### Excerpt
☆ ☆ ☆ ☆

Richard Howitt MEP told the European Parliament that the family of David Gray of Manea, who was killed after receiving a painkiller at 10 times the recommended dosage from a German locum doctor, are welcoming the changes but have yet to receive justice.

The new European law on professionals working outside their home country, requires better checks on qualifications, a minimum list of competencies and clarifies the right to test language skills, with specific focus on the medical profession. It was proposed by Labour’s European group and agreed by a massive 592 votes for with just 29 against.

The Cambridgeshire Euro MP emphasised that language testing had already been fully possible under previous EU law and condemned the fact the doctor responsible is still able to practice in Germany.

Speaking in the parliamentary debate, Labour’s Richard Howitt MEP said: “These rule changes learn the lessons from the tragic death of my constituent David Gray, killed by a lethal overdose of a painkilling drug, administered by an incompetent foreign doctor who should never have been allowed to work here.

“Although his sons Stuart and Rory welcome the changes, I express concern on their behalf as to whether the rules will properly be enforced given that language checks were permitted before and also because of possible conflict with German data privacy laws.

“The truth is that the doctor who killed David Gray is still registered for practice and undertaking locum work in Germany.

“The family have now been forced to take their case to the European Court of Human Rights.

“And there will be no peace for the family until justice in this case is achieved.”

☆ ☆ ☆ ☆

[Page-level text extractions]
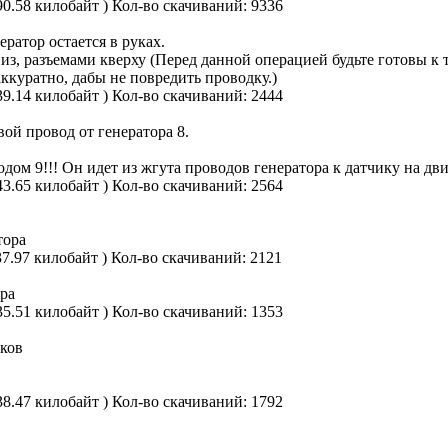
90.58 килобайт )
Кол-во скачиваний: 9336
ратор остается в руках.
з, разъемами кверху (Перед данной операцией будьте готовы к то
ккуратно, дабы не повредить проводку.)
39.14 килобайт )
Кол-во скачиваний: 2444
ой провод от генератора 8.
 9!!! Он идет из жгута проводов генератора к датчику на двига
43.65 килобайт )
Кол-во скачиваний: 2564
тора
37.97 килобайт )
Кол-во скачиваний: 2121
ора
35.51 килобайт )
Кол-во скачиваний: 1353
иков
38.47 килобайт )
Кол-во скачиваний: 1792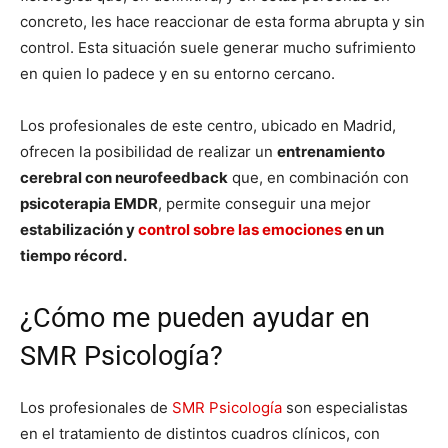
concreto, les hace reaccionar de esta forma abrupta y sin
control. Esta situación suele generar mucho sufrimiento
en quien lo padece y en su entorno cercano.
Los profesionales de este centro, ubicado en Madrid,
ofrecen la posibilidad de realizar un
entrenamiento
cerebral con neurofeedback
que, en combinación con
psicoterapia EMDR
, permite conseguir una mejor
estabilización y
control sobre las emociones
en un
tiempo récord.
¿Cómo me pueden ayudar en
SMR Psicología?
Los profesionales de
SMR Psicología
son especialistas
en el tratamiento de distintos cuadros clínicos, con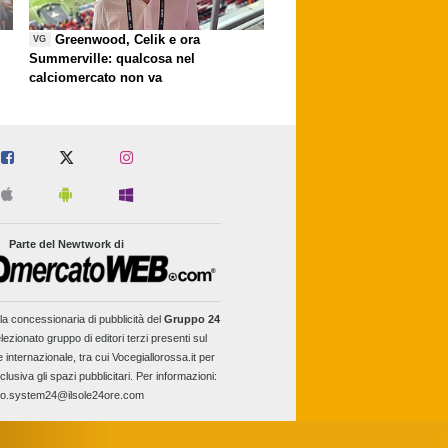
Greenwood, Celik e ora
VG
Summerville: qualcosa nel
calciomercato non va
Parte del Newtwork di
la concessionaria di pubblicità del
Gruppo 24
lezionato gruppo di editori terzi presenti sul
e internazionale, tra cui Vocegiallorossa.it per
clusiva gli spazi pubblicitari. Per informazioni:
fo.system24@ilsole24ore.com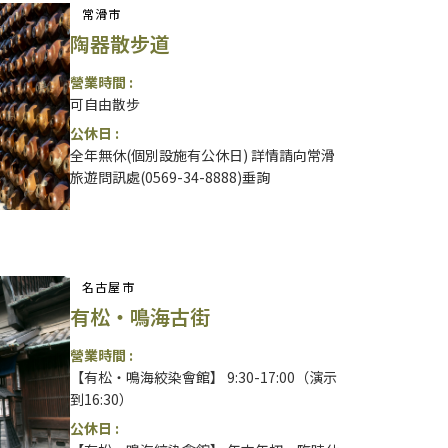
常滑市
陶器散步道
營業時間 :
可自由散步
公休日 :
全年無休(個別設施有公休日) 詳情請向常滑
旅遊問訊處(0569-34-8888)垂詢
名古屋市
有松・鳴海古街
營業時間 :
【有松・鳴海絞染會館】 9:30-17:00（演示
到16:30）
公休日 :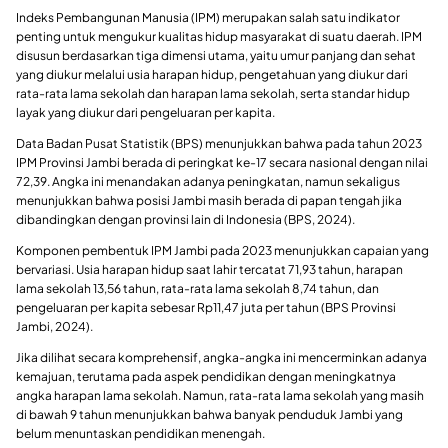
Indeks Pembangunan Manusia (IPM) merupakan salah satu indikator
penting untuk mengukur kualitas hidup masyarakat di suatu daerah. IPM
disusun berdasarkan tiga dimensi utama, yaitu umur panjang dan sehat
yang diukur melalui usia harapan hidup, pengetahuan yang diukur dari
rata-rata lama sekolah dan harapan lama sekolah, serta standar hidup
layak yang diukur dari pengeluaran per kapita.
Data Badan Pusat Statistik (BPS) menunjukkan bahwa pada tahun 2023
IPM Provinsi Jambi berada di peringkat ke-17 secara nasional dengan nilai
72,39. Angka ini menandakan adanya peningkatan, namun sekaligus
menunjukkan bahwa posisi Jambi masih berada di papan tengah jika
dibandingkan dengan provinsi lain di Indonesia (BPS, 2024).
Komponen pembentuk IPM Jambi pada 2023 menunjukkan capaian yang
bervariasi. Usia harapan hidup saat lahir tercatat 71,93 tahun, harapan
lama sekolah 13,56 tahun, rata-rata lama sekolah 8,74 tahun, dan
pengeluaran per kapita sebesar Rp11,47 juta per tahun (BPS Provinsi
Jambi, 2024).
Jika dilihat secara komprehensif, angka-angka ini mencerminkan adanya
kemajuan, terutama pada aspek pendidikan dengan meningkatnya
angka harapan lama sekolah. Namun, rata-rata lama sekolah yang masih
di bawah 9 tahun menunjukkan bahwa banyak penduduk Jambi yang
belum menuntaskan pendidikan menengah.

☆ ☆ ☆ ☆

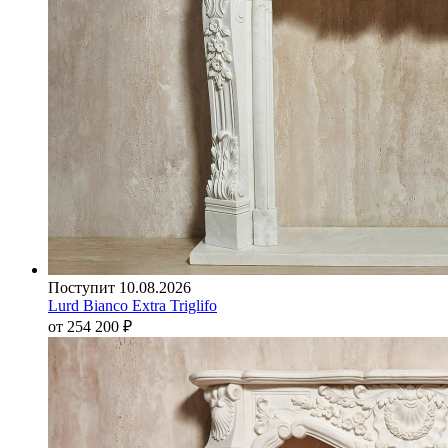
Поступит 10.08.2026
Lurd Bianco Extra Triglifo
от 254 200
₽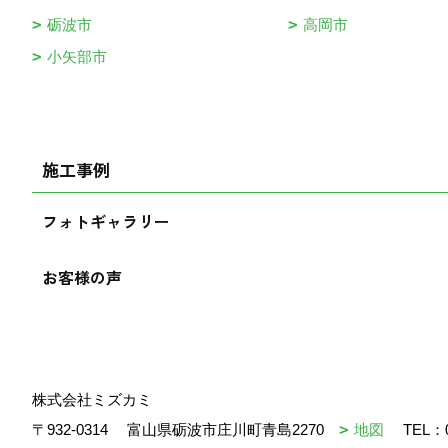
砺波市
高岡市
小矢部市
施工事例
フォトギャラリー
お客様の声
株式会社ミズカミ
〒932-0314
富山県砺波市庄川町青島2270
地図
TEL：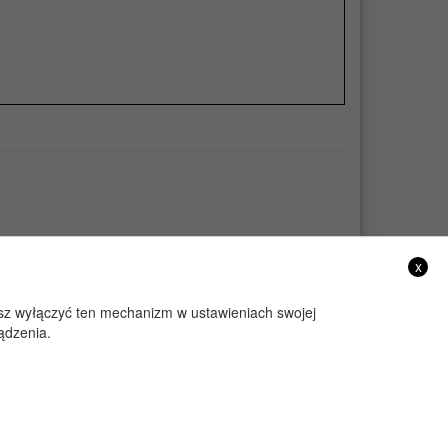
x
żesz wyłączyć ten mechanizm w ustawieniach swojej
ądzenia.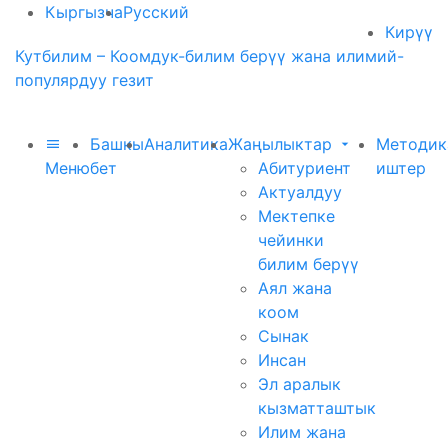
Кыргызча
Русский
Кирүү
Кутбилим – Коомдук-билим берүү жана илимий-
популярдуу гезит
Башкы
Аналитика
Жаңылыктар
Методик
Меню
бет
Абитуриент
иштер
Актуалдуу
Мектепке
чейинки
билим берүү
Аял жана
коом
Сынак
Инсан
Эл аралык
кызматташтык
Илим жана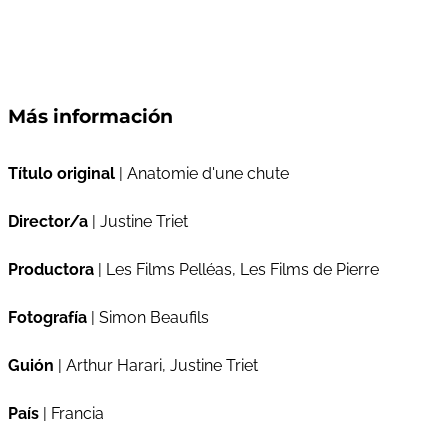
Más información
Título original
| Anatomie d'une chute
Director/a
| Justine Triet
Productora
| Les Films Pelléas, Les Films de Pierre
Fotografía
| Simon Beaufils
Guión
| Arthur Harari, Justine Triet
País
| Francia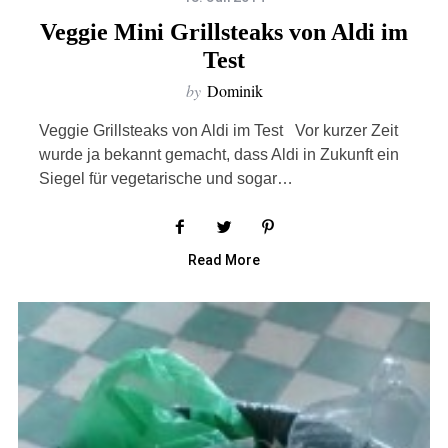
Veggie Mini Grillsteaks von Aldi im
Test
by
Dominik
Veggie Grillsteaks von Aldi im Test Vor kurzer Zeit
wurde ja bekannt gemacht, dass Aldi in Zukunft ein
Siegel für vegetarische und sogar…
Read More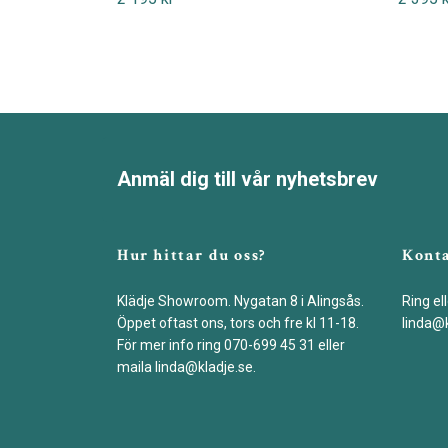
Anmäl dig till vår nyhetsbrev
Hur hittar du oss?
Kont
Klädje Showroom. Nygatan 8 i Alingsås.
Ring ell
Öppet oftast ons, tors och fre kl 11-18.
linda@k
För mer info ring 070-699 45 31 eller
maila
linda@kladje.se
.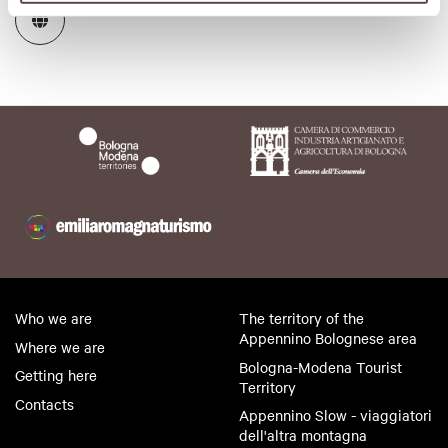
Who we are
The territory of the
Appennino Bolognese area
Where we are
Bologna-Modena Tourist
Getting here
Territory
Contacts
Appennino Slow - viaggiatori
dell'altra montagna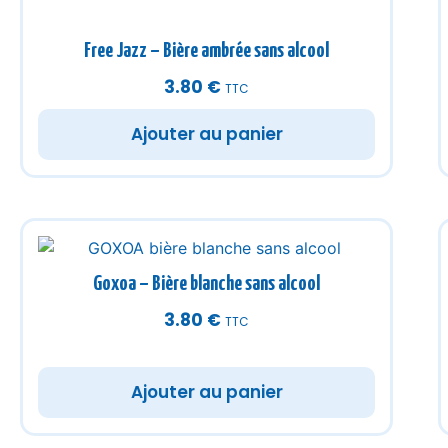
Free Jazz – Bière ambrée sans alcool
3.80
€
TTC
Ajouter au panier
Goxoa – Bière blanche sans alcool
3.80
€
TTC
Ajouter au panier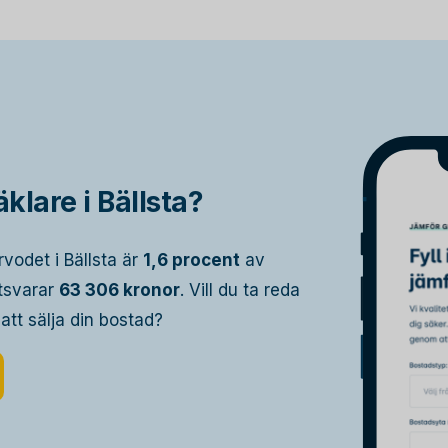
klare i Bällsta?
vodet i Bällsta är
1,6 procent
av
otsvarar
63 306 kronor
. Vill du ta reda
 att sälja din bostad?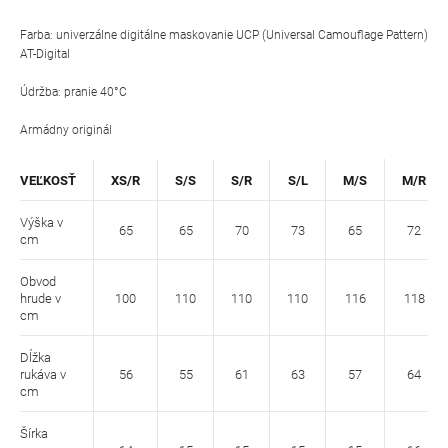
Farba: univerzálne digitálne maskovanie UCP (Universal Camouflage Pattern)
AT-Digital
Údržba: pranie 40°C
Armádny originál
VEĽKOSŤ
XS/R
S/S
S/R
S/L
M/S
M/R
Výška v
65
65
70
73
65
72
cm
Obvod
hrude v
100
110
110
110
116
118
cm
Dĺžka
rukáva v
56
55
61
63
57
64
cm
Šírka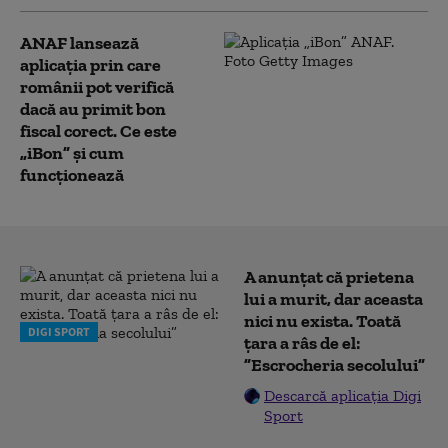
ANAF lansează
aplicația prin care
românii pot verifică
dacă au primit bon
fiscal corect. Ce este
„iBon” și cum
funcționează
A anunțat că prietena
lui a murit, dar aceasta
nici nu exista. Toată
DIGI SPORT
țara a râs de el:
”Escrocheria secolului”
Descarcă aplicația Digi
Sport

☆ ☆ ☆ ☆

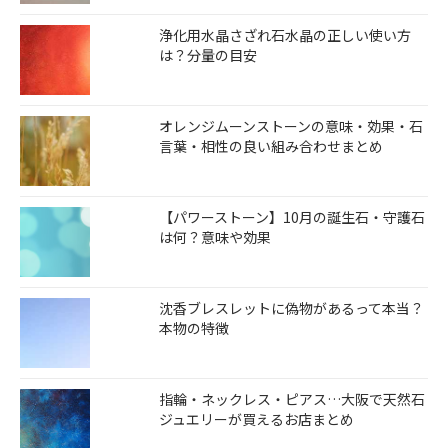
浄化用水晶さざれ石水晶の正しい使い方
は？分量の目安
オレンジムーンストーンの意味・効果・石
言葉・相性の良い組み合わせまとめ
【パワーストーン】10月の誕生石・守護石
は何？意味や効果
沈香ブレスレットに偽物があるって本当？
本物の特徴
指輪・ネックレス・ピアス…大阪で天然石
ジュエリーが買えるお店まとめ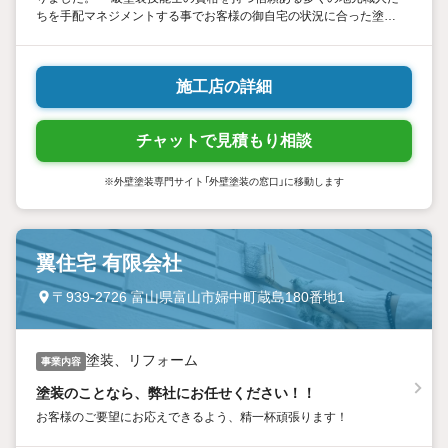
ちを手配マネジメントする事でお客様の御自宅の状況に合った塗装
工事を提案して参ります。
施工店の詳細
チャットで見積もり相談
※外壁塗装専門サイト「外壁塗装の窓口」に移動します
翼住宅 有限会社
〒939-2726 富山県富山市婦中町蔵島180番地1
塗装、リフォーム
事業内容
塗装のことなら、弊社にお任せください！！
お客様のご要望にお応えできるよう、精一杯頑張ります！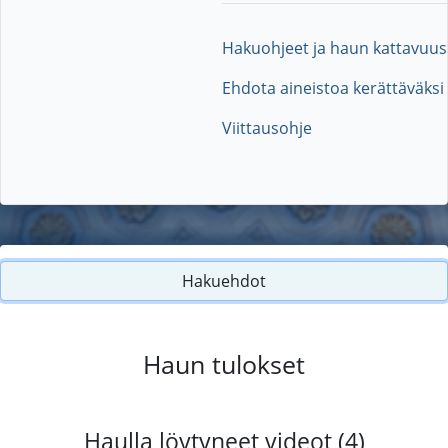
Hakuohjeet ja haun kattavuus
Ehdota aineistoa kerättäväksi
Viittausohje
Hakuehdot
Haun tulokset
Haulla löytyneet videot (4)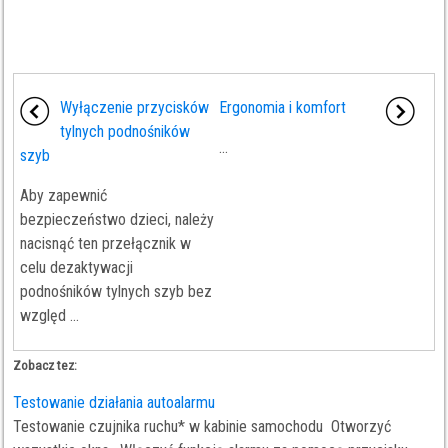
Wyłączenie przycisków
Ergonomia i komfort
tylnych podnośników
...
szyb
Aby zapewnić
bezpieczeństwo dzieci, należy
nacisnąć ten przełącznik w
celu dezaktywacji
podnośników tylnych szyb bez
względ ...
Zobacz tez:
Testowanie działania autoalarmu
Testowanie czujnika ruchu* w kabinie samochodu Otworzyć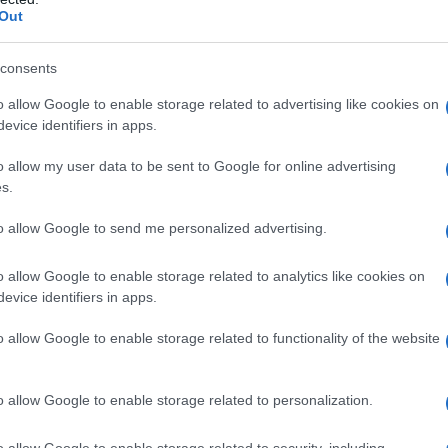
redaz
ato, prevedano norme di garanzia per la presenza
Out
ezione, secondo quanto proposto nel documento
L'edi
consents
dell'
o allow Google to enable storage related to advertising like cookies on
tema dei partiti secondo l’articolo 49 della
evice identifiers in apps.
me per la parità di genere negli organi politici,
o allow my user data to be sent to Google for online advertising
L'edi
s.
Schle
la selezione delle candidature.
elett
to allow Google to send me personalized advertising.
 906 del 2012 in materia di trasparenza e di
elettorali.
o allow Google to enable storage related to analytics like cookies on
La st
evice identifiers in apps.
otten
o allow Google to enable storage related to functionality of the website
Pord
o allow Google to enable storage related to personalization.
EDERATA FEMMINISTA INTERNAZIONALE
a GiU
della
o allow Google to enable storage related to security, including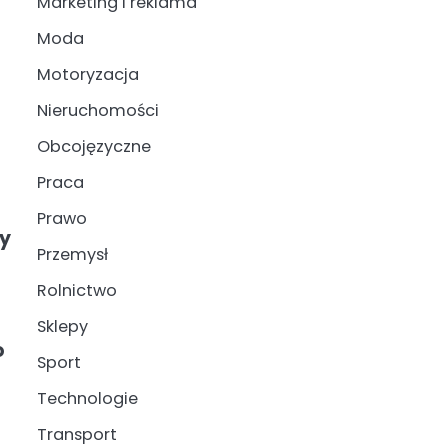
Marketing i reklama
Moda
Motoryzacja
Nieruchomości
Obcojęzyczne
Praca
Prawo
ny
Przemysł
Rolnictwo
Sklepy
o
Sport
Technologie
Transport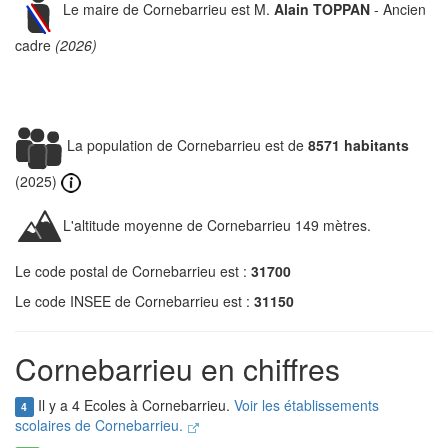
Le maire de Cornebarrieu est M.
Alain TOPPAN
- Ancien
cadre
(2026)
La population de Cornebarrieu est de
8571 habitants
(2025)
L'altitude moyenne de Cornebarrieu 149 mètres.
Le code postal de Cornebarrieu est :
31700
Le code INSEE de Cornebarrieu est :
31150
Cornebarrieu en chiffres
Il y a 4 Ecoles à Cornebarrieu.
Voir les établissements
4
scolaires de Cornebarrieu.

☆ ☆ ☆ ☆

### Task set
1. Print everything in the excerpt on the new EU law from "The Cambridgeshire Euro" down to "work in Germany.".
2. Rewrite the paragraph of the excerpt on the new EU law that begins "The new European law on professionals" as a brief bulleted list, keeping its main facts.

### Results of the tasks
1.
The Cambridgeshire Euro MP emphasised that language testing had already been fully possible under previous EU law and condemned the fact the doctor responsible is still able to practice in Germany.

Speaking in the parliamentary debate, Labour’s Richard Howitt MEP said: “These rule changes learn the lessons from the tragic death of my constituent David Gray, killed by a lethal overdose of a painkilling drug, administered by an incompetent foreign doctor who should never have been allowed to work here.

“Although his sons Stuart and Rory welcome the changes, I express concern on their behalf as to whether the rules will properly be enforced given that language checks were permitted before and also because of possible conflict with German data privacy laws.

“The truth is that the doctor who killed David Gray is still registered for practice and undertaking locum work in Germany.

2.
- The law applies to professionals working outside their home country.
- It requires better checks on qualifications and a minimum list of competencies.
- It clarifies the right to test language skills, with specific focus on the medical profession.
- It was proposed by Labour's European group.
- It was agreed by 592 votes for and 29 against.